The proportion of borrowers approved for unsecured loans "fell slightly" during the April-to-June period, with credit scoring criteria "significantly harder", according to a Bank of England survey of banks.
An index tracking banks' responses found that credit scoring criteria for unsecured loans, excluding credit cards, rose the most since the first quarter of 2009, when the financial crisis was raging.
The Bank of England has previously warned that "pockets of risk" may be building in an otherwise stable environment. Consumer credit has built up rapidly in the past few years, with annual growth breaking above 10 per cent for a large part of 2016 and 2017. Consumer credit grew by an annual rate of 8.5 per cent in the year to May, still many times faster than the economy's expansion.
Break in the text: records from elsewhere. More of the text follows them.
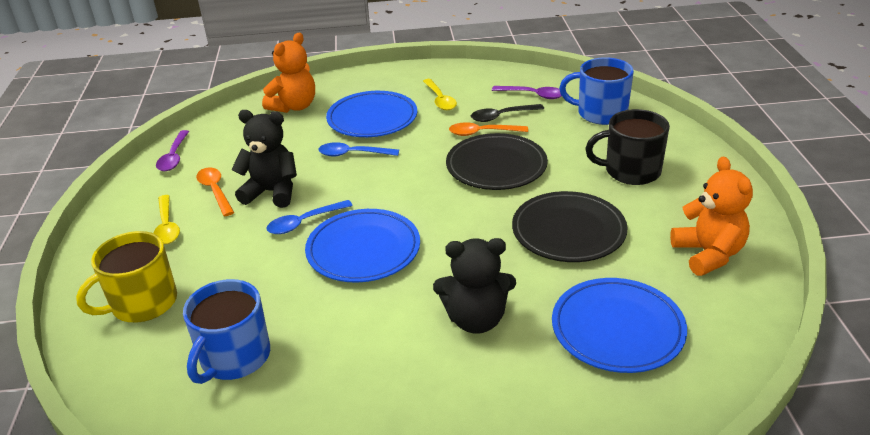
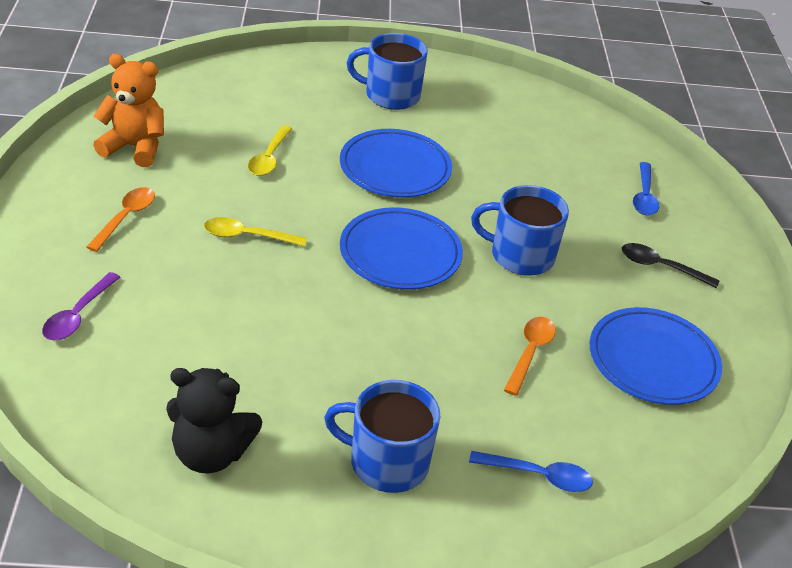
black mug: [585,109,670,185] = 1 -> none = 0
black plate: [446,133,548,190] [512,191,628,262] = 2 -> none = 0
black teddy bear: [231,110,297,208] [433,238,516,334] = 2 -> [166,368,262,473] = 1
blue mug: [183,279,270,384] [559,57,634,125] = 2 -> [324,380,440,493] [347,33,428,110] [471,185,569,276] = 3
orange teddy bear: [262,33,315,113] [670,157,753,276] = 2 -> [93,54,164,167] = 1
purple spoon: [156,130,189,171] [492,86,562,99] = 2 -> [42,272,121,340] = 1
yellow mug: [76,231,177,322] = 1 -> none = 0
The new bank credit data showed a "significant increase" in credit card defaults, which increased at the strongest pace in a year in the second quarter. Expectations of a further rise in defaults also increased, in a warning sign for potential trouble down the road.
Howard Archer, chief economic advisor to the EY Item Club, said: “The Bank of England will be pleased to see that lenders expect lending standards to tighten again in the second quarter of 2018, especially for unsecured loan applications."
"It should also take some comfort from banks reportedly tightening their lending standards for granting unsecured consumer credit."
Meanwhile, separate data from UK Finance, the banks' industry body, showed that strong remortgaging activity drove lending for home purchases in May, as homeowners rush to lock in low interest rates ahead of potential base rate rises.
Some 36,000 remortgages were completed in May, UK Finance's members said, 7.1 per cent more than the same month last year. That compared to 31,100 mortgages for home-movers, and a strong 8.1 per cent year-on-year increase in the number of first-time buyers, at 32,200.
Jackie Bennett, director of mortgages at UK Finance, said: "The mortgage market is seeing a pre-summer boost, driven by a rise in the number of first-time buyers and strong remortgaging activity. It is also particularly encouraging to see an increase in homemovers, after a period of relative sluggishness in this important segment of the market.
"However, affordability remains a challenge for some prospective buyers and this is reflected by a gradual increase in loan to income multiples."